Sunday, March 11, 2018

Barbarians versus Romans, 451 A.D.

Continued study of the Late Roman Empire inspired me to begin my Catalaunian Fields project. As a small preliminary battle in this campaign, I put together a small army of Romans and a slightly larger barbarian army consisting of Huns and Goths, I attempted a stream crossing in the face of an ambush.  I also wanted to test out the capability of the Hun light cavalry against a purely Roman force. The rules of choice were Hail Caesar.

Strategic Background:  As Roman control of the outlying provinces of the empire began to fracture, these areas were ripe for Attilla the Hun to invade. After years of campaigning against the Eastern empire, the Hunnic leader had practically ignored the lands of the Western empire. The reasons for the invasion of Gaul ( modern-day France) were varied. One possible reason is that Attilla misinterpreted a wedding invitation from Justa Grata Honoria, the sister of Roman emperor Valentinian III, and invaded to claim his share of the Roman empire as a wedding gift. The reality of this was that Honoria was betrothed to someone she despised and meant to ask the Hunnic leader for help.....that went horribly wrong, didn't it? Another more plausible reason for Attilla's invasion was to split the Gothic tribes and the Franks and to take advantage of the disunity to gather more lands into the Hunnic empire. Either way, Attilla and his Huns, along with various other tribal allies, began to devastate villages and towns throughout eastern Gaul.

Enter Aetius, who Valentinian tasked to lead a force and defeat the barbarians once and for all. The climactic battle that ensued was in the area of Chalons and named the Battle of the Catalaunian Fields. Later in the year, I plan to simulate this large action, so more details on this particular battle later.

For this scenario, I planned a smaller action that featured a barbarian attack on a Roman force that was crossing a stream in order to join the main army under Aetius.


Late Imperial Roman infantry


The Hunnic hordes


The Scenario:  Leading a force of two infantry forces (as per the rules) and one cavalry force, the Roman commander is attempting to cross a stream in the face of a sudden attack by a combined army of Goths and Huns. The scenario begins with the Roman cavalry already across the stream, with the barbarians advancing from the heights above the plain of battle. The barbarians are assumed to have the initiative, so therefore they will roll for movement first throughout the game. The scenario is scheduled for 10 turns, as the start time of the battle is late afternoon. The positions of the armies are detailed below. 

Initial deployment of the combatants

Orders of Battle:

Roman

Roman General:    Rating 9  (obviously an up and coming leader)

1st Division -  Commander, Rating 8
2  Comitanses Medium Infantry   (Pilum, Drilled)
2 Limitanses   Medium Infantry   (Pilum, Levy)
1 Skirmishers  (bow)

2nd Division - Commander, Rating 8
2 Comitanses Medium Infantry  (Pilum, Drilled)
1 Limitanses  Medium Infantry  (Pilum, Levy)
1 Skirmishers  (bow)
1  Light Artillery  Battery (Scorpion)  (Drilled)

3rd Division - Commander, Rating 8
2 Heavy Cavalry
2  Sagitarii (Horse Archers)

Barbarian

Hun Warlord:   Rating 8

1st Division - Commander, Rating 8
3 Goth Heavy Cavalry

2nd Division - Commander, Rating 8
3 Goth Warbands
1 Goth Skirmishers (javelins)

→ **TASKS TO PERFORM**:
A. Transcribe the passage of the Barbarians versus Romans post from "The Scenario:  Leading" to "are detailed below.".
B. In the Barbarians versus Romans post, how many turns is the scenario scheduled to last?
C. Resume the Barbarians versus Romans post from the point where the text stops.

→ **ROWS**:
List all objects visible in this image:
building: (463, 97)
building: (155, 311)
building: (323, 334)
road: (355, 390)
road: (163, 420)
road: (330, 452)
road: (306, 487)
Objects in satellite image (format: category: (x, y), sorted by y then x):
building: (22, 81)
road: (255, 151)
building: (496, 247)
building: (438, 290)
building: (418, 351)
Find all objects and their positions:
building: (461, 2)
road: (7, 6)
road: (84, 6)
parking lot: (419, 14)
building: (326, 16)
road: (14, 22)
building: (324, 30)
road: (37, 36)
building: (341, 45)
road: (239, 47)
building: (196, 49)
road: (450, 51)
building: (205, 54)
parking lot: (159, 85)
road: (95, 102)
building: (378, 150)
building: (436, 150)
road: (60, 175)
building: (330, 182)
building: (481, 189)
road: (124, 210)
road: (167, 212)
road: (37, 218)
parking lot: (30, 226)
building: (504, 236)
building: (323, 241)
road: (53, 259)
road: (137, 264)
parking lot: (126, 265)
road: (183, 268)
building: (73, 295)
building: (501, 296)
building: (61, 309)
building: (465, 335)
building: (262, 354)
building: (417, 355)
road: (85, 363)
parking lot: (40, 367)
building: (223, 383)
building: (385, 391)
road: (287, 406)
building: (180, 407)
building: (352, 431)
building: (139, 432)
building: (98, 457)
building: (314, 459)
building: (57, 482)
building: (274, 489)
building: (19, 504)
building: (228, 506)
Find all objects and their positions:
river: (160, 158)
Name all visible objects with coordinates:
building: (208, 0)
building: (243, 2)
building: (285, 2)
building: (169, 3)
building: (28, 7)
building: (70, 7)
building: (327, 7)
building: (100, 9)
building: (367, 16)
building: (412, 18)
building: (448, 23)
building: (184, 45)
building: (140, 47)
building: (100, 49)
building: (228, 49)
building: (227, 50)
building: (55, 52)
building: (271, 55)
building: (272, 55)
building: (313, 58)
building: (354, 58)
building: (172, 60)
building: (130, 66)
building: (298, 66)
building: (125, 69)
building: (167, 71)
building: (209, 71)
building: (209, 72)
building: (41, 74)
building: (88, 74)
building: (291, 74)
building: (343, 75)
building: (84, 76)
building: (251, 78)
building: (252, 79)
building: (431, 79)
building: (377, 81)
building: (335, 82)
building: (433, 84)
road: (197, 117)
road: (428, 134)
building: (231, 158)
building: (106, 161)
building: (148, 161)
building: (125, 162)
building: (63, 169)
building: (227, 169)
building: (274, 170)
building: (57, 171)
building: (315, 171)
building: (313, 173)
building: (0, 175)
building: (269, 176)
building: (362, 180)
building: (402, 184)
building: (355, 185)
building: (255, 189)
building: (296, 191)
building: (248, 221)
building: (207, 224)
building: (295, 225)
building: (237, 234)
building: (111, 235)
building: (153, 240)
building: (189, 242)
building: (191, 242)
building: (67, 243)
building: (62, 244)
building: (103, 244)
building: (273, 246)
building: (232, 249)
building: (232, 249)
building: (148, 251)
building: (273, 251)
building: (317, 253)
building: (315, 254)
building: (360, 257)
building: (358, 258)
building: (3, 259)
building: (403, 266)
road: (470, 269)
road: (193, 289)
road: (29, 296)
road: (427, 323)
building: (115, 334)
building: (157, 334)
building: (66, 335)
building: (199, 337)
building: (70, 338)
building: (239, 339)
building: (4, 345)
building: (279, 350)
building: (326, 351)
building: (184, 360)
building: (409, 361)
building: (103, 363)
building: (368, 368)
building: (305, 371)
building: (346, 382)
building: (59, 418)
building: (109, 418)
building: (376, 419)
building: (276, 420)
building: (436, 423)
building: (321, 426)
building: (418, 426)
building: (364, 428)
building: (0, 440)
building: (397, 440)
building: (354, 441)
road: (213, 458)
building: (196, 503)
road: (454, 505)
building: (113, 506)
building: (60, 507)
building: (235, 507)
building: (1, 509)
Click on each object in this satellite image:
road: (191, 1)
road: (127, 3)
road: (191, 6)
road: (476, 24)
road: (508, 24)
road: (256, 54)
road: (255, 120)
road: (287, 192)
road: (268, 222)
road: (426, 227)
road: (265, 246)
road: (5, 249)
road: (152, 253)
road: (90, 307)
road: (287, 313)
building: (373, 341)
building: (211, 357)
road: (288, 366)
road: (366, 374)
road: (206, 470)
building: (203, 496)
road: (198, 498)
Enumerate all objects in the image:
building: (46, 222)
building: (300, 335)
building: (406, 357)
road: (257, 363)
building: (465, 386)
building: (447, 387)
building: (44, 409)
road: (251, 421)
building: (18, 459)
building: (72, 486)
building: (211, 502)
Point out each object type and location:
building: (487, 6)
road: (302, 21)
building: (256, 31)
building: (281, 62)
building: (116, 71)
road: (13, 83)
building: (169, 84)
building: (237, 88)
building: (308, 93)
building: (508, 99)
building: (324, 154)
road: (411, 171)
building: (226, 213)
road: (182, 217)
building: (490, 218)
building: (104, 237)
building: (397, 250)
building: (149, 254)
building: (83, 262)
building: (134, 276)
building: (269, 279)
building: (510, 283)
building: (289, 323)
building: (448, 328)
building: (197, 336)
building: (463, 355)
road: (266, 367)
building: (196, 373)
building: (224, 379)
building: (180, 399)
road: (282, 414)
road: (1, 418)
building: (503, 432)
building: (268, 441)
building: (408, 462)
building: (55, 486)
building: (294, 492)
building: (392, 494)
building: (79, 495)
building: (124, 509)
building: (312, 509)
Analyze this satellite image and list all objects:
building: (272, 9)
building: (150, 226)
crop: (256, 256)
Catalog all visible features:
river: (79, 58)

→ **TASK-BY-TASK OUTPUTS**:
A.
The Scenario:  Leading a force of two infantry forces (as per the rules) and one cavalry force, the Roman commander is attempting to cross a stream in the face of a sudden attack by a combined army of Goths and Huns. The scenario begins with the Roman cavalry already across the stream, with the barbarians advancing from the heights above the plain of battle. The barbarians are assumed to have the initiative, so therefore they will roll for movement first throughout the game. The scenario is scheduled for 10 turns, as the start time of the battle is late afternoon. The positions of the armies are detailed below.

B. 10 turns.

C.
3rd Division - Commander, Rating 8
4  Hun Light Cavalry (bows, Feigned Flight, Parthian Shot, Marauders)

4th Division - Commander, Rating 8
4 Hun Light Cavalry (bows, Feigned Flight, Parthian Shot, Marauders)

** All units were standard-sized, with the exception of Sagitarii, Hun Light Cavalry, and Skirmisher units.

The Battle: With the Roman infantry behind the stream, and only the cavalry deployed on the plains beyond, the barbarian force attempted to move aggressively forward to catch the Romans in the rough terrain. 


Roman infantry behind the stream faces approaching barbarian warbands



Roman cavalry across the stream sights hordes of Hun cavalry



The Roman right flank


As the Goth cavalry and infantry advance aggressively towards the Roman infantry, the Romans attempt to get across the stream as fast as possible.  The Huns moved forward, but not as aggressively as their Goth allies. Seeing that the right flank was in very real danger of collapsing to the Hunnic hordes, the Roman cavalry rushed forward to engage the enemy.  Instead of sitting back and assuming a defensive position, the Roman commander quickly assumed the attack. 


Roman infantry rush across the stream to engage the warbands



Roman cavalry also attempt to take the initiative against the Huns


Although the Romans decided that the best defense was a good offense, the barbarians had the same idea. The Goth cavalry on the Roman left flank moved rapidly to engage the infantry.  A barbarian heavy cavalry unit launched a charge on this flank against one of the leading Comitanses units. Although the first round was a slight barbarian victory, the two sides were locked in combat during the following turn.  The next turn would go badly for the Roman infantry, which broke in the face of the Goth cavalry.  

On the right flank, a Roman sagitarii unit also charged an open order Hun unit and quickly broke in the ensuing combat. After a couple of turns, the Romans lost 2 units as the barbarians continued to advance.  Add to this the fact that the Hun cavalry had already encircled the Roman right flank with at least one unit. In the center, the two opposing sides of infantry were still approaching each other; swords and shields were not yet crossed.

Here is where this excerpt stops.